Terapi seansları olmasa daha iyi olacağını düşündüğüm, hatta Nazlı’nın eve getirdiği parti insanlarını fazla bulduğum hikayede ana karakterlerin hikayeyi gayet iyi kotardığını düşünüyorum. Bir evin odaları içinde yaşanan koşturmaca, dış dünyadan birilerine kapıyı açmak için can atan senaryo aslında yaşadığımız kaosu özetlemek istercesine ısrarla kapımızı çalıyor!

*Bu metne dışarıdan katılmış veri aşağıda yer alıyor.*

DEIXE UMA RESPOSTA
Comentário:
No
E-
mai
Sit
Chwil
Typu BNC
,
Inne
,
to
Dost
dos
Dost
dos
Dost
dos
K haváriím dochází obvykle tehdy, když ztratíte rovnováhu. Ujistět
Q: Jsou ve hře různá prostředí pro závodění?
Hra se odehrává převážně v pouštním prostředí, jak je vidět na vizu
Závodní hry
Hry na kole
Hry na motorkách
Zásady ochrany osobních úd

Tim Seyfi ve Begüm Birgören’in gayet iyi uyum yakaladığı ve filmdeki karakterlerin dünyasına uyum sağladığını düşündüğüm Osman Sekiz’in aynı zamanda sonsuzluk işaretine dönüşüp, sonsuz yaşamı işaret etmesi farklı durumların gelişimine olanak tanıyor. Canavarlara gelince… Onların üzerinde de bir hayli çalışıldığı belli. Detayları okuyunca beş tane canavarın 1.5 senelik ön çalışmadan geçtiğini öğreniyoruz. İlban Ertem ve Ezel Akay tarafından SFX yöntemiyle oluşturulan karakterler, efekt ekiplerinin yardımıyla görünüş, kostüm ve hareketsel olarak tasarlanmış. Hikayeyle bütünleşmiş bir canavar dünyası olduğunu söylemek mümkün, yani dışında kalmamışlar, monte edilmiş gibi durmadan karakterlerle gayet iyi bütünleşiyorlar! Filmin geçtiği konak da baştan aşağı yeniden tasarlanmış.
Ezel Akay’la röportaj yaptığımızda hitabet yanının güçlü olduğunu düşünürdüm, ne kadar arada kötü denemeler çıksa da büyüklere hikaye anlatma konusunda iyi bir usta olduğunu düşünüyorum. Bu hikaye de nedense bana iyi geldi!